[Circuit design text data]
- - - -

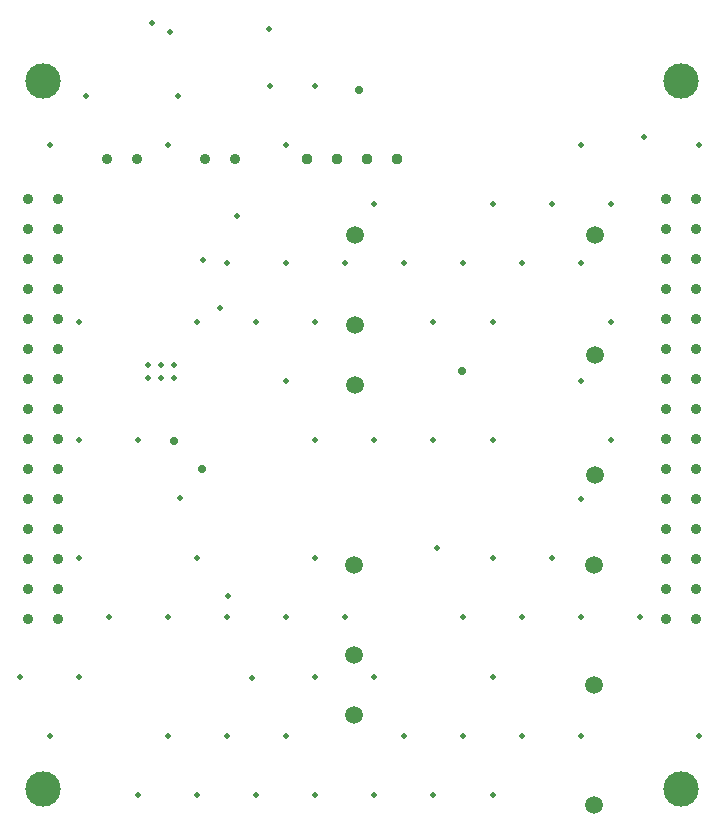
<source format=gbr>
G04 Layer_Color=0*
%FSLAX26Y26*%
%MOIN*%
%TF.FileFunction,Plated,1,4,PTH,Drill*%
%TF.Part,Single*%
G01*
G75*
%TA.AperFunction,ComponentDrill*%
%ADD97C,0.035433*%
%ADD98C,0.059055*%
%ADD99C,0.059055*%
%ADD100C,0.035827*%
%ADD101C,0.037402*%
%TA.AperFunction,OtherDrill,Free Pad (2125.985mil,2362.204mil)*%
%ADD102C,0.118110*%
%TA.AperFunction,OtherDrill,Free Pad (0mil,2362.204mil)*%
%ADD103C,0.118110*%
%TA.AperFunction,OtherDrill,Free Pad (2125.984mil,0mil)*%
%ADD104C,0.118110*%
%TA.AperFunction,OtherDrill,Free Pad (0mil,0mil)*%
%ADD105C,0.118110*%
%TA.AperFunction,ViaDrill,NotFilled*%
%ADD106C,0.019685*%
%ADD107C,0.028000*%
D97*
X2075984Y568504D02*
D03*
X2175984D02*
D03*
X2075984Y668504D02*
D03*
X2175984D02*
D03*
X2075984Y768504D02*
D03*
X2175984D02*
D03*
X2075984Y868504D02*
D03*
X2175984D02*
D03*
X2075984Y968504D02*
D03*
X2175984D02*
D03*
X2075984Y1068504D02*
D03*
X2175984D02*
D03*
X2075984Y1168504D02*
D03*
X2175984D02*
D03*
X2075984Y1268504D02*
D03*
X2175984D02*
D03*
X2075984Y1368504D02*
D03*
X2175984D02*
D03*
X2075984Y1468504D02*
D03*
X2175984D02*
D03*
X2075984Y1568504D02*
D03*
X2175984D02*
D03*
X2075984Y1668504D02*
D03*
X2175984D02*
D03*
X2075984Y1768504D02*
D03*
X2175984D02*
D03*
X2075984Y1868504D02*
D03*
X2175984D02*
D03*
X2075984Y1968504D02*
D03*
X2175984D02*
D03*
X-50000Y568504D02*
D03*
X50000D02*
D03*
X-50000Y668504D02*
D03*
X50000D02*
D03*
X-50000Y768504D02*
D03*
X50000D02*
D03*
X-50000Y868504D02*
D03*
X50000D02*
D03*
X-50000Y968504D02*
D03*
X50000D02*
D03*
X-50000Y1068504D02*
D03*
X50000D02*
D03*
X-50000Y1168504D02*
D03*
X50000D02*
D03*
X-50000Y1268504D02*
D03*
X50000D02*
D03*
X-50000Y1368504D02*
D03*
X50000D02*
D03*
X-50000Y1468504D02*
D03*
X50000D02*
D03*
X-50000Y1568504D02*
D03*
X50000D02*
D03*
X-50000Y1668504D02*
D03*
X50000D02*
D03*
X-50000Y1768504D02*
D03*
X50000D02*
D03*
X-50000Y1868504D02*
D03*
X50000D02*
D03*
X-50000Y1968504D02*
D03*
X50000D02*
D03*
D98*
X1840000Y1447000D02*
D03*
X1835000Y347000D02*
D03*
D99*
X1040000Y1847000D02*
D03*
Y1547000D02*
D03*
Y1347000D02*
D03*
X1840000Y1847000D02*
D03*
Y1047000D02*
D03*
X1835000Y-53000D02*
D03*
Y747000D02*
D03*
X1035000Y247000D02*
D03*
Y447000D02*
D03*
Y747000D02*
D03*
D100*
X538976Y2100000D02*
D03*
X638976D02*
D03*
X313976D02*
D03*
X213976D02*
D03*
D101*
X1178976Y2100000D02*
D03*
X1078976D02*
D03*
X978976D02*
D03*
X878976D02*
D03*
D102*
X2125985Y2362204D02*
D03*
D103*
X0D02*
D03*
D104*
X2125984Y0D02*
D03*
D105*
X0D02*
D03*
D106*
X350000Y1415000D02*
D03*
Y1371692D02*
D03*
X393308Y1415000D02*
D03*
Y1371692D02*
D03*
X436614Y1415000D02*
D03*
Y1371692D02*
D03*
X2186473Y2147788D02*
D03*
Y179284D02*
D03*
X1891198Y1950937D02*
D03*
Y1557236D02*
D03*
Y1163536D02*
D03*
X1989623Y572984D02*
D03*
X1792772Y2147788D02*
D03*
X1694347Y1950937D02*
D03*
X1792772Y1754087D02*
D03*
Y1360386D02*
D03*
Y966685D02*
D03*
X1694347Y769835D02*
D03*
X1792772Y572984D02*
D03*
Y179284D02*
D03*
X1497497Y1950937D02*
D03*
X1595922Y1754087D02*
D03*
X1497497Y1557236D02*
D03*
Y1163536D02*
D03*
Y769835D02*
D03*
X1595922Y572984D02*
D03*
X1497497Y376134D02*
D03*
X1595922Y179284D02*
D03*
X1497497Y-17567D02*
D03*
X1399072Y1754087D02*
D03*
X1300646Y1557236D02*
D03*
Y1163536D02*
D03*
X1399072Y572984D02*
D03*
Y179284D02*
D03*
X1300646Y-17567D02*
D03*
X1103796Y1950937D02*
D03*
X1202221Y1754087D02*
D03*
X1103796Y1163536D02*
D03*
Y376134D02*
D03*
X1202221Y179284D02*
D03*
X1103796Y-17567D02*
D03*
X906946Y2344638D02*
D03*
X1005371Y1754087D02*
D03*
X906946Y1557236D02*
D03*
Y1163536D02*
D03*
Y769835D02*
D03*
X1005371Y572984D02*
D03*
X906946Y376134D02*
D03*
Y-17567D02*
D03*
X808520Y2147788D02*
D03*
Y1754087D02*
D03*
X710095Y1557236D02*
D03*
X808520Y1360386D02*
D03*
Y572984D02*
D03*
Y179284D02*
D03*
X710095Y-17567D02*
D03*
X611670Y1754087D02*
D03*
X513245Y1557236D02*
D03*
Y769835D02*
D03*
X611670Y572984D02*
D03*
Y179284D02*
D03*
X513245Y-17567D02*
D03*
X414820Y2147788D02*
D03*
X316394Y1163536D02*
D03*
X414820Y572984D02*
D03*
Y179284D02*
D03*
X316394Y-17567D02*
D03*
X119544Y1557236D02*
D03*
Y1163536D02*
D03*
Y769835D02*
D03*
X217969Y572984D02*
D03*
X119544Y376134D02*
D03*
X21119Y2147788D02*
D03*
X-77306Y376134D02*
D03*
X21119Y179284D02*
D03*
X450000Y2310000D02*
D03*
X141560Y2310574D02*
D03*
X587440Y1603348D02*
D03*
X532440Y1763348D02*
D03*
X645000Y1910000D02*
D03*
X754000Y2535000D02*
D03*
X755985Y2345000D02*
D03*
X360985Y2555000D02*
D03*
X695985Y370000D02*
D03*
X1310985Y805000D02*
D03*
X2000985Y2175000D02*
D03*
X615985Y645000D02*
D03*
X421000Y2526000D02*
D03*
X455985Y970000D02*
D03*
D107*
X437357Y1160000D02*
D03*
X528662Y1069362D02*
D03*
X1395985Y1393346D02*
D03*
X1050985Y2330000D02*
D03*
%TF.MD5,cb4676f79bbece0e4330e57598a7aec9*%
M02*

</source>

- - - -

§ TASK DESCRIPTION
Every record above should be written out again exactly; the pictures stay out of the copy.

§ TASK OUTPUT
<source format=gbr>
G04 Layer_Color=0*
%FSLAX26Y26*%
%MOIN*%
%TF.FileFunction,Plated,1,4,PTH,Drill*%
%TF.Part,Single*%
G01*
G75*
%TA.AperFunction,ComponentDrill*%
%ADD97C,0.035433*%
%ADD98C,0.059055*%
%ADD99C,0.059055*%
%ADD100C,0.035827*%
%ADD101C,0.037402*%
%TA.AperFunction,OtherDrill,Free Pad (2125.985mil,2362.204mil)*%
%ADD102C,0.118110*%
%TA.AperFunction,OtherDrill,Free Pad (0mil,2362.204mil)*%
%ADD103C,0.118110*%
%TA.AperFunction,OtherDrill,Free Pad (2125.984mil,0mil)*%
%ADD104C,0.118110*%
%TA.AperFunction,OtherDrill,Free Pad (0mil,0mil)*%
%ADD105C,0.118110*%
%TA.AperFunction,ViaDrill,NotFilled*%
%ADD106C,0.019685*%
%ADD107C,0.028000*%
D97*
X2075984Y568504D02*
D03*
X2175984D02*
D03*
X2075984Y668504D02*
D03*
X2175984D02*
D03*
X2075984Y768504D02*
D03*
X2175984D02*
D03*
X2075984Y868504D02*
D03*
X2175984D02*
D03*
X2075984Y968504D02*
D03*
X2175984D02*
D03*
X2075984Y1068504D02*
D03*
X2175984D02*
D03*
X2075984Y1168504D02*
D03*
X2175984D02*
D03*
X2075984Y1268504D02*
D03*
X2175984D02*
D03*
X2075984Y1368504D02*
D03*
X2175984D02*
D03*
X2075984Y1468504D02*
D03*
X2175984D02*
D03*
X2075984Y1568504D02*
D03*
X2175984D02*
D03*
X2075984Y1668504D02*
D03*
X2175984D02*
D03*
X2075984Y1768504D02*
D03*
X2175984D02*
D03*
X2075984Y1868504D02*
D03*
X2175984D02*
D03*
X2075984Y1968504D02*
D03*
X2175984D02*
D03*
X-50000Y568504D02*
D03*
X50000D02*
D03*
X-50000Y668504D02*
D03*
X50000D02*
D03*
X-50000Y768504D02*
D03*
X50000D02*
D03*
X-50000Y868504D02*
D03*
X50000D02*
D03*
X-50000Y968504D02*
D03*
X50000D02*
D03*
X-50000Y1068504D02*
D03*
X50000D02*
D03*
X-50000Y1168504D02*
D03*
X50000D02*
D03*
X-50000Y1268504D02*
D03*
X50000D02*
D03*
X-50000Y1368504D02*
D03*
X50000D02*
D03*
X-50000Y1468504D02*
D03*
X50000D02*
D03*
X-50000Y1568504D02*
D03*
X50000D02*
D03*
X-50000Y1668504D02*
D03*
X50000D02*
D03*
X-50000Y1768504D02*
D03*
X50000D02*
D03*
X-50000Y1868504D02*
D03*
X50000D02*
D03*
X-50000Y1968504D02*
D03*
X50000D02*
D03*
D98*
X1840000Y1447000D02*
D03*
X1835000Y347000D02*
D03*
D99*
X1040000Y1847000D02*
D03*
Y1547000D02*
D03*
Y1347000D02*
D03*
X1840000Y1847000D02*
D03*
Y1047000D02*
D03*
X1835000Y-53000D02*
D03*
Y747000D02*
D03*
X1035000Y247000D02*
D03*
Y447000D02*
D03*
Y747000D02*
D03*
D100*
X538976Y2100000D02*
D03*
X638976D02*
D03*
X313976D02*
D03*
X213976D02*
D03*
D101*
X1178976Y2100000D02*
D03*
X1078976D02*
D03*
X978976D02*
D03*
X878976D02*
D03*
D102*
X2125985Y2362204D02*
D03*
D103*
X0D02*
D03*
D104*
X2125984Y0D02*
D03*
D105*
X0D02*
D03*
D106*
X350000Y1415000D02*
D03*
Y1371692D02*
D03*
X393308Y1415000D02*
D03*
Y1371692D02*
D03*
X436614Y1415000D02*
D03*
Y1371692D02*
D03*
X2186473Y2147788D02*
D03*
Y179284D02*
D03*
X1891198Y1950937D02*
D03*
Y1557236D02*
D03*
Y1163536D02*
D03*
X1989623Y572984D02*
D03*
X1792772Y2147788D02*
D03*
X1694347Y1950937D02*
D03*
X1792772Y1754087D02*
D03*
Y1360386D02*
D03*
Y966685D02*
D03*
X1694347Y769835D02*
D03*
X1792772Y572984D02*
D03*
Y179284D02*
D03*
X1497497Y1950937D02*
D03*
X1595922Y1754087D02*
D03*
X1497497Y1557236D02*
D03*
Y1163536D02*
D03*
Y769835D02*
D03*
X1595922Y572984D02*
D03*
X1497497Y376134D02*
D03*
X1595922Y179284D02*
D03*
X1497497Y-17567D02*
D03*
X1399072Y1754087D02*
D03*
X1300646Y1557236D02*
D03*
Y1163536D02*
D03*
X1399072Y572984D02*
D03*
Y179284D02*
D03*
X1300646Y-17567D02*
D03*
X1103796Y1950937D02*
D03*
X1202221Y1754087D02*
D03*
X1103796Y1163536D02*
D03*
Y376134D02*
D03*
X1202221Y179284D02*
D03*
X1103796Y-17567D02*
D03*
X906946Y2344638D02*
D03*
X1005371Y1754087D02*
D03*
X906946Y1557236D02*
D03*
Y1163536D02*
D03*
Y769835D02*
D03*
X1005371Y572984D02*
D03*
X906946Y376134D02*
D03*
Y-17567D02*
D03*
X808520Y2147788D02*
D03*
Y1754087D02*
D03*
X710095Y1557236D02*
D03*
X808520Y1360386D02*
D03*
Y572984D02*
D03*
Y179284D02*
D03*
X710095Y-17567D02*
D03*
X611670Y1754087D02*
D03*
X513245Y1557236D02*
D03*
Y769835D02*
D03*
X611670Y572984D02*
D03*
Y179284D02*
D03*
X513245Y-17567D02*
D03*
X414820Y2147788D02*
D03*
X316394Y1163536D02*
D03*
X414820Y572984D02*
D03*
Y179284D02*
D03*
X316394Y-17567D02*
D03*
X119544Y1557236D02*
D03*
Y1163536D02*
D03*
Y769835D02*
D03*
X217969Y572984D02*
D03*
X119544Y376134D02*
D03*
X21119Y2147788D02*
D03*
X-77306Y376134D02*
D03*
X21119Y179284D02*
D03*
X450000Y2310000D02*
D03*
X141560Y2310574D02*
D03*
X587440Y1603348D02*
D03*
X532440Y1763348D02*
D03*
X645000Y1910000D02*
D03*
X754000Y2535000D02*
D03*
X755985Y2345000D02*
D03*
X360985Y2555000D02*
D03*
X695985Y370000D02*
D03*
X1310985Y805000D02*
D03*
X2000985Y2175000D02*
D03*
X615985Y645000D02*
D03*
X421000Y2526000D02*
D03*
X455985Y970000D02*
D03*
D107*
X437357Y1160000D02*
D03*
X528662Y1069362D02*
D03*
X1395985Y1393346D02*
D03*
X1050985Y2330000D02*
D03*
%TF.MD5,cb4676f79bbece0e4330e57598a7aec9*%
M02*

</source>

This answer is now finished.